I was given a set of JS Bach's complete works, the Hanssler set put together by Helmuth Rilling. I have put all the CDs on my iTunes library and going through them I'm finding some things I have some questions regarding the BWV numbers. In particular I have noticed some of the chorale works have multiple BWV numbers. For example the piece Ihr Gestirn, Ihr Hohlen Lüfte is listed as being both BWV 366 and BWV 476. Some are listed as having three or even four BWV numbers, such as Das Alte Jahr Vergangen Ist, which is given the BWV numbers of 614, 289, 288 and 1091 in that order. What's the reason some of Bach's music was given multiple BWV numbers? I'd like to understand the way the BWV numbers were assigned, but also to help me better organize the pieces in my iTunes library. Thank you all for any advice you may have.

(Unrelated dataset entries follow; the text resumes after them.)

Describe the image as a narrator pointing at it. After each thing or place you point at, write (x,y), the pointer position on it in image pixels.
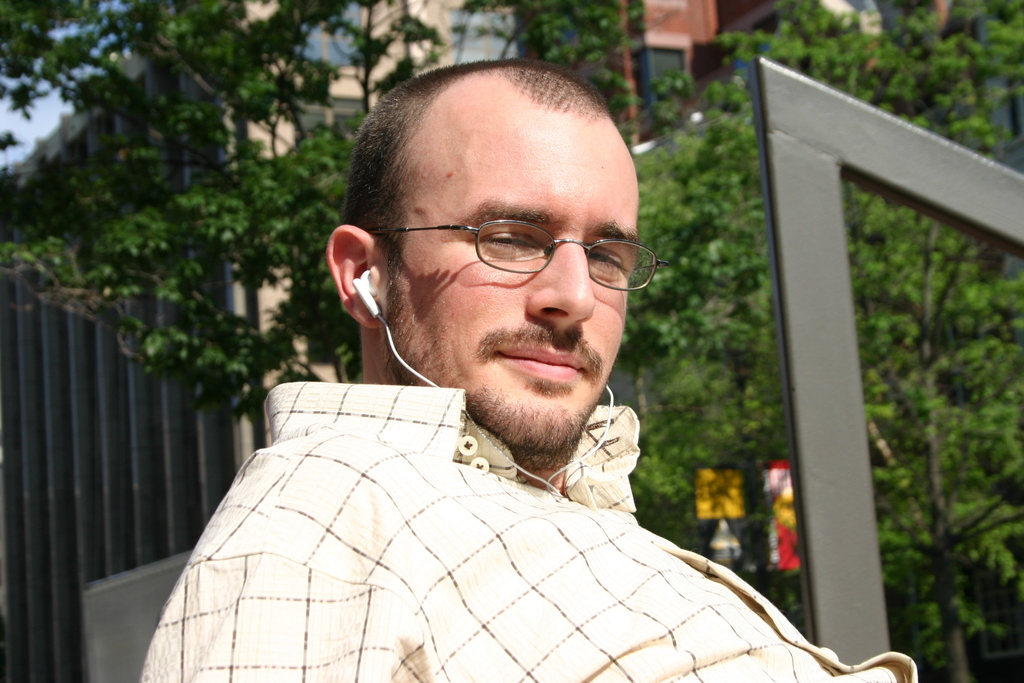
In this picture there is a man (254,458) in the center of the image (348,282) and there are buildings (470,18) and trees (771,56) in the background area of the image (738,63).
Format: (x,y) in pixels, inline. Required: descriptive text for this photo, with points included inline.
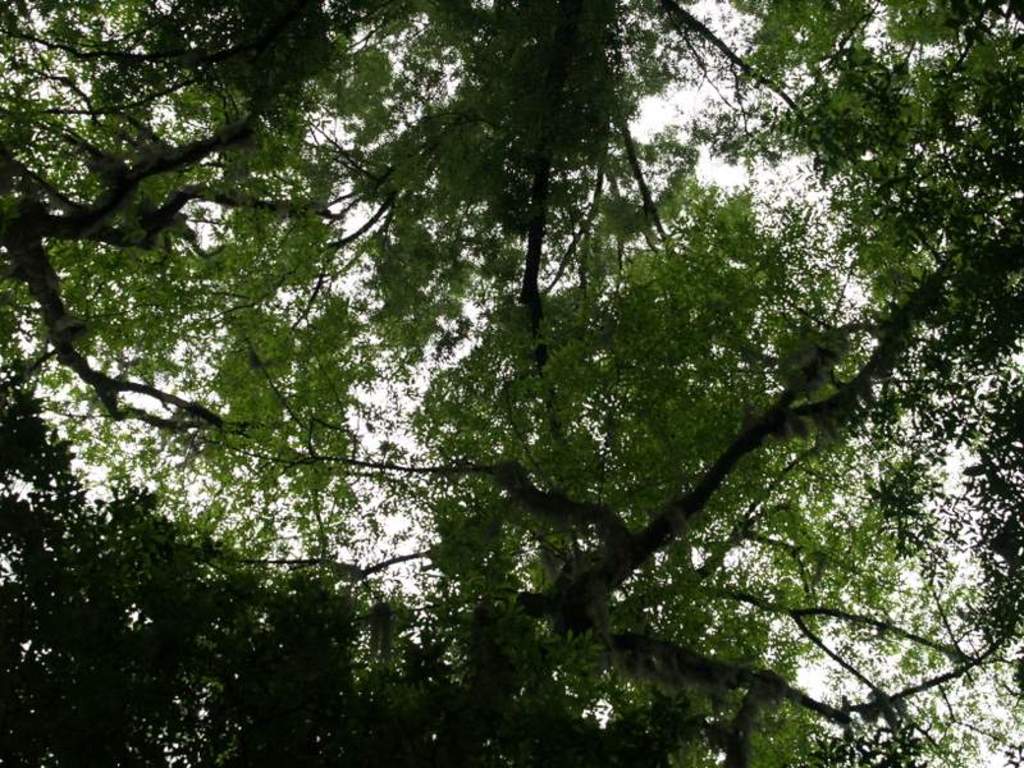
In this image there are trees (483,597) truncated, at the background of the image (364,428) there is the sky (653,120) truncated.
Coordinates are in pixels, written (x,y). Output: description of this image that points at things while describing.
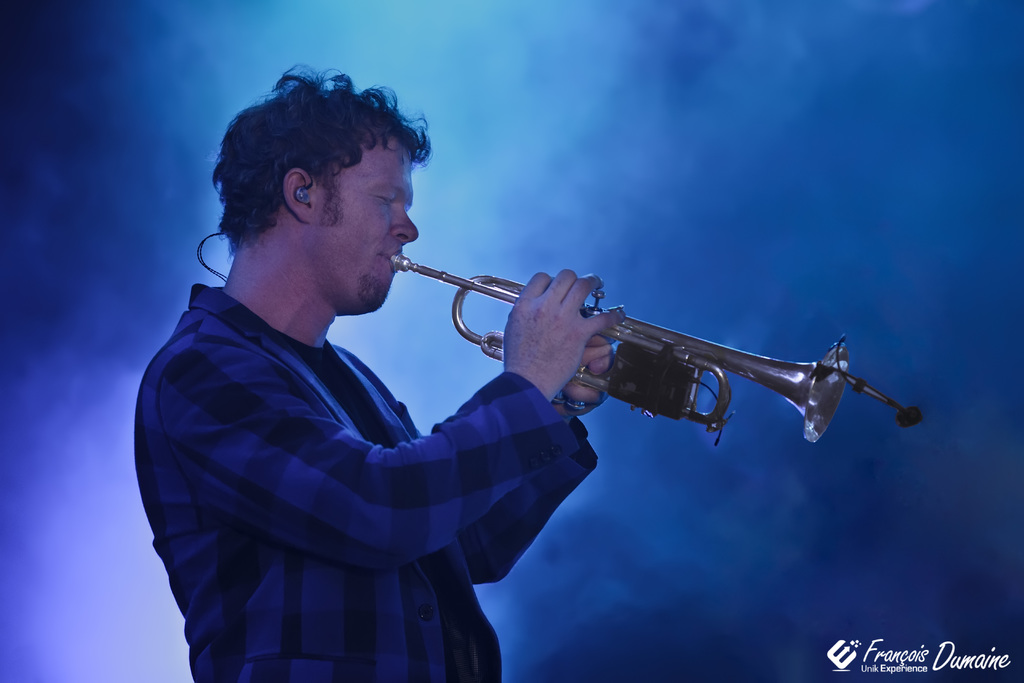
In the picture I can see a man (323,429) is standing and playing a musical instrument (649,339). Here I can see a watermark (891,660) on the bottom right corner of the image (861,657).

My understanding so far is that the BWV numbers were assigned by Wolfgang Schmeider in 1950 while making a catalogue of Bach's music. What I don't understand is how a single work ended up with multiple numbers.


----------



## larold (Jul 20, 2017)

Bach, like many composers of his (and later) times, often used the same melody or tune in several venues.


----------



## RICK RIEKERT (Oct 9, 2017)

The chorale “Ihr Gestirn, Ihr Hohlen Lüfte” is assigned different BWV numbers because the melody as it appears in the Schemelli Gesangbuch (BWV 476) has an entirely different bass line than BWV 366. Likewise, “Das alte Jahr vergangen ist” appears in different harmonizations, hence the different BWV numbers, i.e. 288 and 289. The melody is assigned BWV 614 as an organ prelude from the Orgelbüchlein. “Das alte Jahr vergangen ist” BWV 1091, is one of the Neumeister Chorales discovered in 1985 in the archives of Yale University.


----------



## Uematsu (Dec 27, 2017)

RICK RIEKERT said:


> The chorale "Ihr Gestirn, Ihr Hohlen Lüfte" is assigned different BWV numbers because the melody as it appears in the Schemelli Gesangbuch (BWV 476) has an entirely different bass line than BWV 366. Likewise, "Das alte Jahr vergangen ist" appears in different harmonizations, hence the different BWV numbers, i.e. 288 and 289. The melody is assigned BWV 614 as an organ prelude from the Orgelbüchlein. "Das alte Jahr vergangen ist" BWV 1091, is one of the Neumeister Chorales discovered in 1985 in the archives of Yale University.


Thank you for the excellent explanation


----------